- [PROBLEM TO WORK ON] Locate every line in the material below that has the word "root". Copy each of those lines.

- [EXTRACTED MATERIAL]
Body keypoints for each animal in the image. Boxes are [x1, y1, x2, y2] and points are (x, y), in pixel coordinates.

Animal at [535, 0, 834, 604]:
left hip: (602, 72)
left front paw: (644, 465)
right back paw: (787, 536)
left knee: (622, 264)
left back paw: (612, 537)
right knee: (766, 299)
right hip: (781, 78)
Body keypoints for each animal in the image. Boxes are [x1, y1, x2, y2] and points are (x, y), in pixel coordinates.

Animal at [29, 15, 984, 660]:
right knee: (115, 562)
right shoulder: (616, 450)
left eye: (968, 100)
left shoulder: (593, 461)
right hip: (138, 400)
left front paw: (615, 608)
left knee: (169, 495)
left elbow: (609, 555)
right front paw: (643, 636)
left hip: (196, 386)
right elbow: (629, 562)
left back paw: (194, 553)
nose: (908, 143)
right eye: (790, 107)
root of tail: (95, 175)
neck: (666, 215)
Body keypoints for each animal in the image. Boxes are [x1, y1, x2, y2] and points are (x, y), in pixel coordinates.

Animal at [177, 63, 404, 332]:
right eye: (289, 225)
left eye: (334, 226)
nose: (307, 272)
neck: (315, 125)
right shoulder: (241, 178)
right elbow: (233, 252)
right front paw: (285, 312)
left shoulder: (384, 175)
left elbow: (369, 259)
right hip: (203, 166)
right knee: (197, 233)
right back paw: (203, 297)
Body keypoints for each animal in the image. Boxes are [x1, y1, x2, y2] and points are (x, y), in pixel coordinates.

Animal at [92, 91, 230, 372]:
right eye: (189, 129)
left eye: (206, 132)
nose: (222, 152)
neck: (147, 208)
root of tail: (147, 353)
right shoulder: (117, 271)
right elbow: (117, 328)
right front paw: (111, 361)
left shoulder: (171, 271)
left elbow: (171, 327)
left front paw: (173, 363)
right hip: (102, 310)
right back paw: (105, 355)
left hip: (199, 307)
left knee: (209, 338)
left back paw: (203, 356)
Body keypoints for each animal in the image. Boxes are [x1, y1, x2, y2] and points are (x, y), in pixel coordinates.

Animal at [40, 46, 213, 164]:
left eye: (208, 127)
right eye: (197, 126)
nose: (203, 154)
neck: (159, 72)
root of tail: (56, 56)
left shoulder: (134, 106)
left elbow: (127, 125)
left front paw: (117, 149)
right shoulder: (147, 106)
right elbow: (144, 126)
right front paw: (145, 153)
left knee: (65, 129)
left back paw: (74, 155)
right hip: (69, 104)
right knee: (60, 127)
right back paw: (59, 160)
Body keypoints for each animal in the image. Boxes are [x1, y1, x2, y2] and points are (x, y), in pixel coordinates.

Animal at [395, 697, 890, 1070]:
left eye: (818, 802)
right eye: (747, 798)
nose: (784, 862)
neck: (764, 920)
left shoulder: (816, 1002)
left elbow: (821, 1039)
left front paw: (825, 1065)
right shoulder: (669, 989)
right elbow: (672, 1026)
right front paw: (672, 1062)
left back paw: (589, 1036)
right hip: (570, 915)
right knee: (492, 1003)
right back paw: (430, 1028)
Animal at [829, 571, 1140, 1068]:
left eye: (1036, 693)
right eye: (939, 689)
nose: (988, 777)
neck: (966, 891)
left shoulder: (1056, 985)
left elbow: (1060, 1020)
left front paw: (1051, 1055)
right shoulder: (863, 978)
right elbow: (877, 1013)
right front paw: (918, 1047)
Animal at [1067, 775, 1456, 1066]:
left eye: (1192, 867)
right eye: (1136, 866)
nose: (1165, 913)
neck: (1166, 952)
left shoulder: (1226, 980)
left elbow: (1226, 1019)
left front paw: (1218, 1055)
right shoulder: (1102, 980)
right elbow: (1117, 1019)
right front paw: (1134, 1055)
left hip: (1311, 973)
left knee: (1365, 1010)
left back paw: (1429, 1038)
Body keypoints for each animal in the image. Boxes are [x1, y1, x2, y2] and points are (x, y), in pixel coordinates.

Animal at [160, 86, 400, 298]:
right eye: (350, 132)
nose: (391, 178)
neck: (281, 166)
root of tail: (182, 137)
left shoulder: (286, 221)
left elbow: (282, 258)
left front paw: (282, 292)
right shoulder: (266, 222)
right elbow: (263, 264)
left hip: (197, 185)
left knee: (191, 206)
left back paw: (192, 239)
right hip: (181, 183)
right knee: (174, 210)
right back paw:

- [TASK RESULT]
root of tail: (95, 175)
root of tail: (147, 353)
root of tail: (56, 56)
root of tail: (182, 137)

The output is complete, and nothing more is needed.